The eletric potential at a point is defined as the work done in moving unit charge from infinity to that point: $$ \begin{equation}\begin{aligned} \text{work}&=\text{force}\times \text{distance}\\ W&=F\times r\\ \end{aligned}\end{equation} $$ Electric potential is the work done per unit charge so we divide throughout by $Q$: $$ \begin{equation}\begin{aligned} \color{red}\frac{W}{Q}\color{normal}&=\color{royalblue}\frac{F}{Q}\color{normal}\times r\\ \color{red}V\color{normal}&=\color{royalblue}E\color{normal}\times r\\ V&=\frac{Q}{4\pi\epsilon_0r^2}\times r\\ V&=\frac{Q}{4\pi\epsilon_0r}\\ \end{aligned}\end{equation} $$
Notice that the potential, $V$ does not follow an inverse square law like electric field strength, $E$ does.

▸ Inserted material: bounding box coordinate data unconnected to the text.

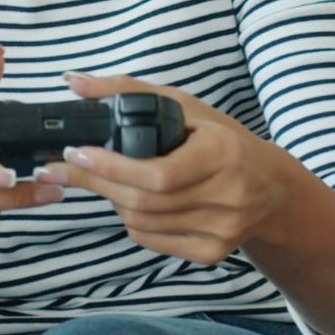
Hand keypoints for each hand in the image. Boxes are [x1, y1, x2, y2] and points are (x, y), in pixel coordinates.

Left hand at [35, 73, 298, 265]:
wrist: (270, 188)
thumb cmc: (220, 140)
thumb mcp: (183, 106)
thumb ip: (126, 90)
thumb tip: (73, 81)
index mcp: (222, 154)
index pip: (157, 174)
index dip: (111, 167)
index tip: (75, 152)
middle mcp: (227, 196)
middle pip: (143, 201)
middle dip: (95, 183)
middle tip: (63, 167)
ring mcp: (221, 230)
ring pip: (141, 223)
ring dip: (110, 200)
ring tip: (102, 179)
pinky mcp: (212, 252)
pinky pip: (151, 239)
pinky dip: (131, 219)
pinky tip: (130, 200)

Potential difference is more practical
There is an obvious issue with using electric potential in practical situations - finding the work needed to move any charged object from infinity is difficult to determine. We thus use electric potential difference instead.
Instead of measuring work from infinity to a point B, we can measure the work from a point A to B: $$V=V_B-V_A$$ The potential difference would be the difference in the electric potentials associated with A and B.